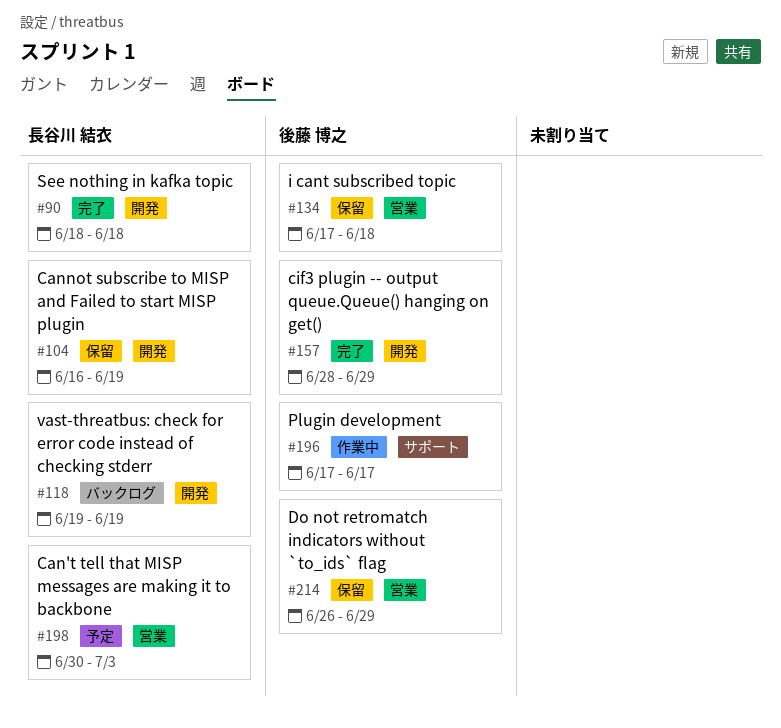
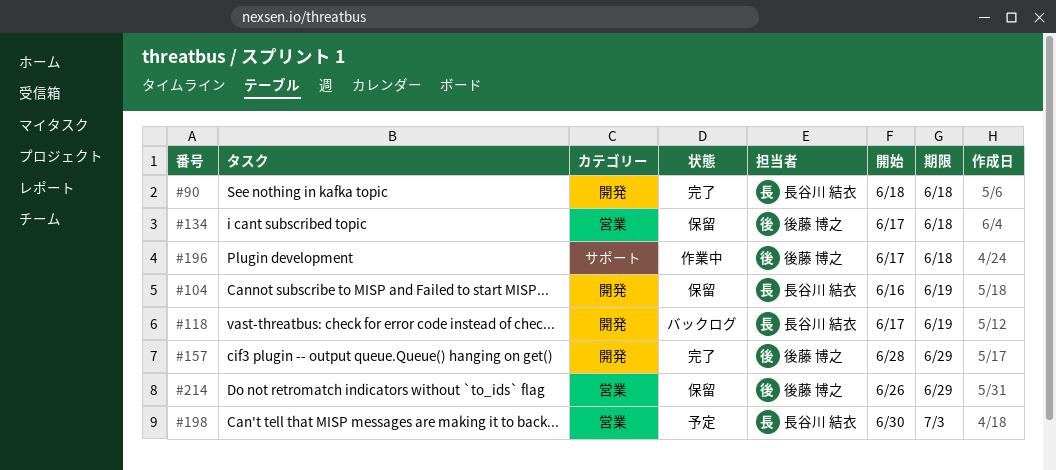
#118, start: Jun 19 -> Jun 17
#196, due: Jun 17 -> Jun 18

---

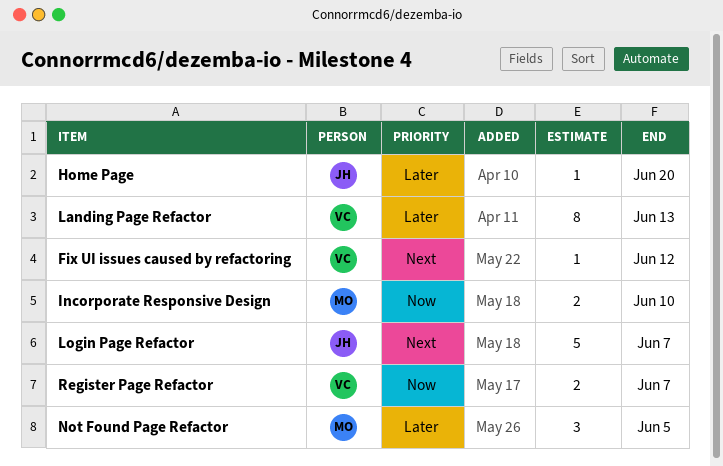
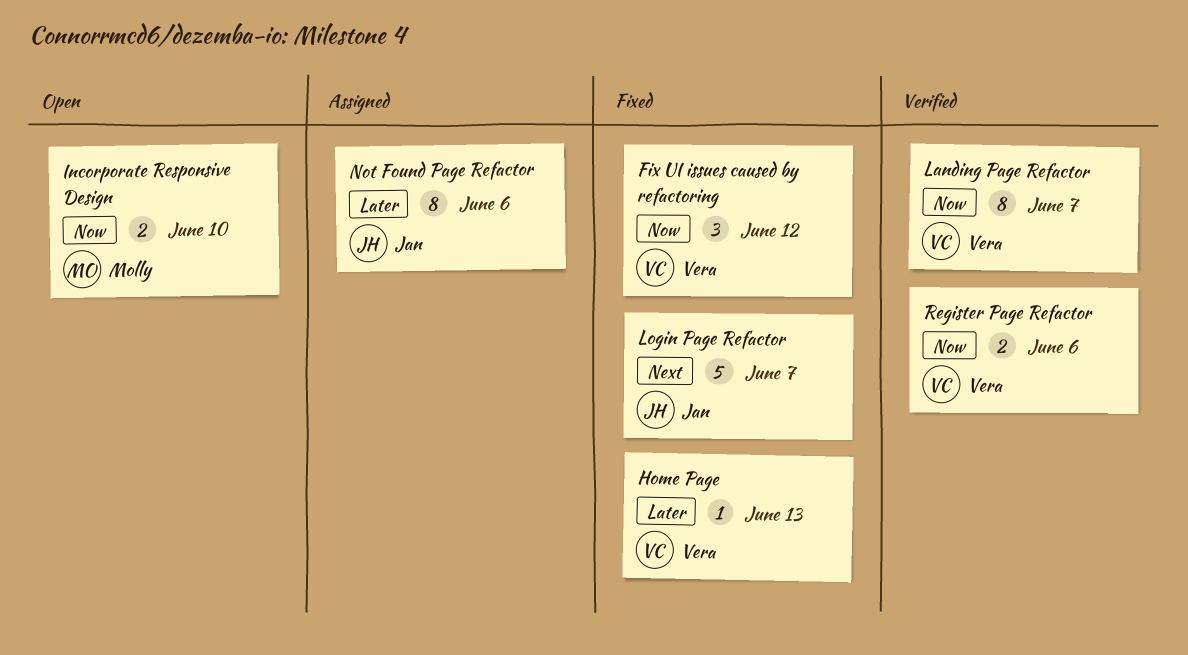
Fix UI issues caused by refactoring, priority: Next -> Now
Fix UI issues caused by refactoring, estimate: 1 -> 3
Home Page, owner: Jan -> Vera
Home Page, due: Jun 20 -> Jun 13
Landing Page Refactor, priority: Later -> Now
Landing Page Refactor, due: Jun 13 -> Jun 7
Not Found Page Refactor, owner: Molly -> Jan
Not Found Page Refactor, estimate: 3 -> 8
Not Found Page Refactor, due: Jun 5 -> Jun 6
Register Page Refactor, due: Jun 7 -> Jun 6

ASSIGNMENT:
Using the records above, copy word for word the line with "Home Page, due: Jun 20 -> Jun 13", the line with "Register Page Refactor, due: Jun 7 -> Jun 6", and every line between them.

RESULT FOR THIS TASK:
Home Page, due: Jun 20 -> Jun 13
Landing Page Refactor, priority: Later -> Now
Landing Page Refactor, due: Jun 13 -> Jun 7
Not Found Page Refactor, owner: Molly -> Jan
Not Found Page Refactor, estimate: 3 -> 8
Not Found Page Refactor, due: Jun 5 -> Jun 6
Register Page Refactor, due: Jun 7 -> Jun 6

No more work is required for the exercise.